I'm still debating on what to do. Maybe I won't give them a cd and just have them view their pics in a client viewing area and then tell them when they purchase prints, I will give them a cd then. Well, after thinking about that for a second...that would probably just keep them from ordering as many prints...so that's not a great idea I guess.   Blah....decisions.


----------



## raider (Aug 20, 2009)

may not be a total pervert... it's your basic TFCD...depends how old your daughter is.


----------



## mitsugirly (Aug 20, 2009)

What's a tfcd?   He's a wedding photographer...so I don't know at what point he decided to photograph these types of pictures for all the young girls. My daughter is 20 and her friends are give or take a few years. So it's nothing illegal. Just kinda creepy and the girls my daughter knows that went to him for some "sexy" pictures...he pressured them into taking off their clothes and they so regret it. They said he makes them feel really uncomfortable. So idk.


----------



## HeY iTs ScOTtY (Aug 20, 2009)

i use fototime. i asume its like smugmug. i can water mark albums and put paswords on them, charge certain amounts per album or pic or service, and they can't save your pics to their computer. it has a ton of customization. try it out. i took the watermark off my pics but you can check out my website too. pm me if you have any questions about it.

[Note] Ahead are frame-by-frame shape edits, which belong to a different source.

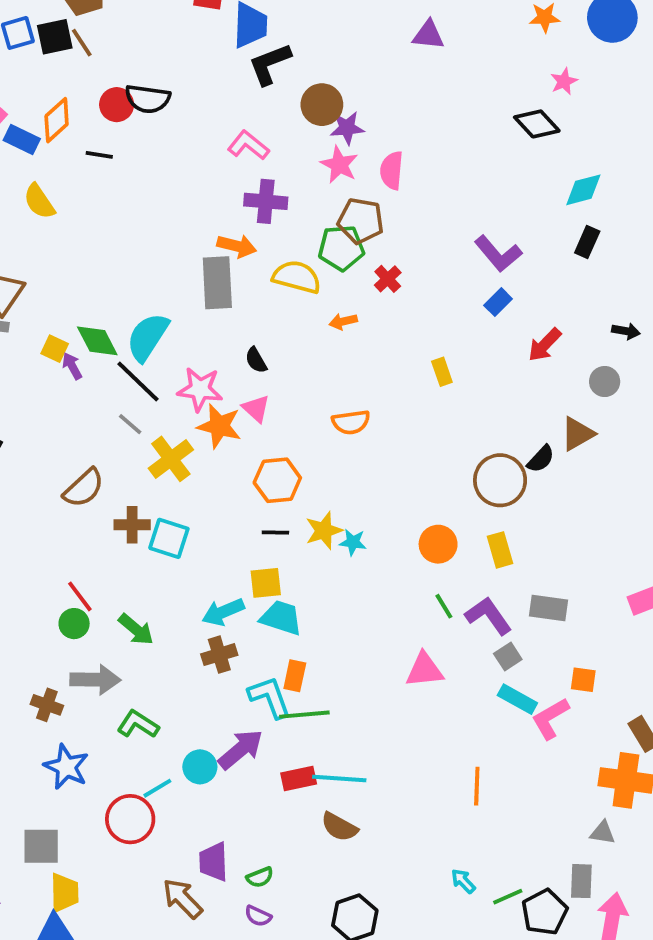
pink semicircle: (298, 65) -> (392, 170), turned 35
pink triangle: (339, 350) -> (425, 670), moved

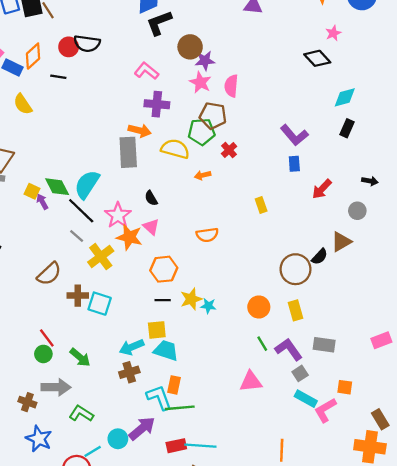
blue rectangle: (498, 302) -> (294, 164), turned -49
pink star: (200, 389) -> (118, 215), turned 30

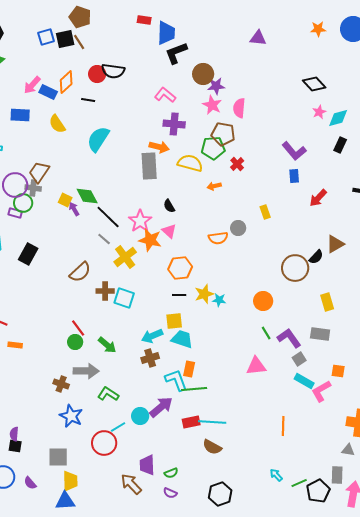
pink star: (333, 33) -> (319, 112), moved
cyan semicircle: (87, 184) -> (98, 139), moved
gray circle: (357, 211) -> (238, 228), moved
yellow rectangle: (295, 310) -> (327, 302), moved

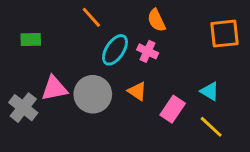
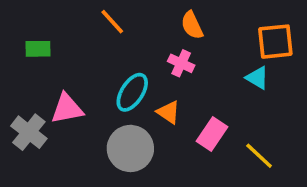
cyan ellipse: (115, 50) -> (132, 92), moved
cyan triangle: (210, 91) -> (257, 78), moved
gray circle: (93, 94) -> (130, 148), moved

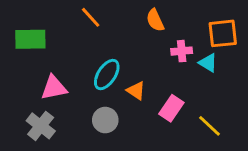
green rectangle: (38, 49) -> (30, 39), size x1.5
pink cross: (181, 63) -> (182, 51), moved, turned -30
gray cross: (29, 132) -> (41, 126), moved
gray circle: (130, 148) -> (105, 120), size x0.7

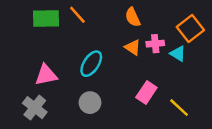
orange square: (223, 33) -> (190, 29), turned -32
green rectangle: (30, 39) -> (46, 18), moved
orange triangle: (136, 91) -> (133, 47), moved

www.scottandersen.fototime.com


----------



## Big Mike (Aug 20, 2009)

> What's a tfcd?


Time For...CD.  It used to be TFP (Time for Prints).  It's a basic portfolio building agreement between photographers and models, make-up artists, hair dressers etc.  You shoot them, they pose for you...you both get shots for your portfolio, so it's a win-win (usually for those starting out, as established photogs and model would always expect to get paid).  

Yes, it does sound like that other photographer is creepy.  Nobody should be pressuring people to remove their clothes for photos.  Word of mouth spreads fast, so maybe he will earn a bad reputation and that will be his downfall.


----------



## msf (Oct 22, 2009)

Big Mike said:


> > What's a tfcd?
> 
> 
> Time For...CD.  It used to be TFP (Time for Prints).  It's a basic portfolio building agreement between photographers and models, make-up artists, hair dressers etc.  You shoot them, they pose for you...you both get shots for your portfolio, so it's a win-win (usually for those starting out, as established photogs and model would always expect to get paid).



Im interested in hiring some models off of models mayhem to add some photos to my portfolio.  I want to offer TFP, but I dont know how many prints is normal and what size is expected.  I assume 8x10's, and im guessing 3 prints for an hours worth of modeling?

Since they are from MM they may want some pictures for their profile.  Should I offer low res images in addition to the TFP, or offer something like 5 mid sized jpgs instead of tfp?

Thanks for any advice. : D

The pictures I hope to get will be high school senior portrait type pictures.


----------